(Saved data entries)
━━━━━━━━━━━━━━━━━━━━

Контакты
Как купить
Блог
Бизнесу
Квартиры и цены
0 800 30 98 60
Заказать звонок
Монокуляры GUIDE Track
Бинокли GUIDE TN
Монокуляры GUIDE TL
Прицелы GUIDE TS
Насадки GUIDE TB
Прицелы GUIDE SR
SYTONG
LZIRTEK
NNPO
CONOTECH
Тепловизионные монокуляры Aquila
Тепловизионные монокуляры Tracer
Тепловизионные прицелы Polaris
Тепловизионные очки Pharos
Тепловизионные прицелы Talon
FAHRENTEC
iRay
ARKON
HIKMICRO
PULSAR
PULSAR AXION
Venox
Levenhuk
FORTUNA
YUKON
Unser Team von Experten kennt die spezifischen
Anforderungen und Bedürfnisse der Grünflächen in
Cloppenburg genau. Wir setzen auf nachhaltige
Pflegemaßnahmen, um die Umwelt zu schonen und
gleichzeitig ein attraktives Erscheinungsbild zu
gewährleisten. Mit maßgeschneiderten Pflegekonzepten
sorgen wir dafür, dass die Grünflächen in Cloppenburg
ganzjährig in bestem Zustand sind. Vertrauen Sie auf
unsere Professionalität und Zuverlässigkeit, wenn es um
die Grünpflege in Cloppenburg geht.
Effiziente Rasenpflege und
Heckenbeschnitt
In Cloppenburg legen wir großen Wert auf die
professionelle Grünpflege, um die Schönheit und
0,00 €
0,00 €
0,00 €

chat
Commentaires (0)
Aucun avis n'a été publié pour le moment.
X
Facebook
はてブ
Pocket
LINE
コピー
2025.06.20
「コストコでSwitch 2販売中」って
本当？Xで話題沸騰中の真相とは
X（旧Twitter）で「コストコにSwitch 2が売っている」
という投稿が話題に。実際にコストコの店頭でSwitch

━━━━━━━━━━━━━━━━━━━━

What the exercise asks: Write the entries above out again, verbatim.

Reply:
Контакты
Как купить
Блог
Бизнесу
Квартиры и цены
0 800 30 98 60
Заказать звонок
Монокуляры GUIDE Track
Бинокли GUIDE TN
Монокуляры GUIDE TL
Прицелы GUIDE TS
Насадки GUIDE TB
Прицелы GUIDE SR
SYTONG
LZIRTEK
NNPO
CONOTECH
Тепловизионные монокуляры Aquila
Тепловизионные монокуляры Tracer
Тепловизионные прицелы Polaris
Тепловизионные очки Pharos
Тепловизионные прицелы Talon
FAHRENTEC
iRay
ARKON
HIKMICRO
PULSAR
PULSAR AXION
Venox
Levenhuk
FORTUNA
YUKON
Unser Team von Experten kennt die spezifischen
Anforderungen und Bedürfnisse der Grünflächen in
Cloppenburg genau. Wir setzen auf nachhaltige
Pflegemaßnahmen, um die Umwelt zu schonen und
gleichzeitig ein attraktives Erscheinungsbild zu
gewährleisten. Mit maßgeschneiderten Pflegekonzepten
sorgen wir dafür, dass die Grünflächen in Cloppenburg
ganzjährig in bestem Zustand sind. Vertrauen Sie auf
unsere Professionalität und Zuverlässigkeit, wenn es um
die Grünpflege in Cloppenburg geht.
Effiziente Rasenpflege und
Heckenbeschnitt
In Cloppenburg legen wir großen Wert auf die
professionelle Grünpflege, um die Schönheit und
0,00 €
0,00 €
0,00 €

chat
Commentaires (0)
Aucun avis n'a été publié pour le moment.
X
Facebook
はてブ
Pocket
LINE
コピー
2025.06.20
「コストコでSwitch 2販売中」って
本当？Xで話題沸騰中の真相とは
X（旧Twitter）で「コストコにSwitch 2が売っている」
という投稿が話題に。実際にコストコの店頭でSwitch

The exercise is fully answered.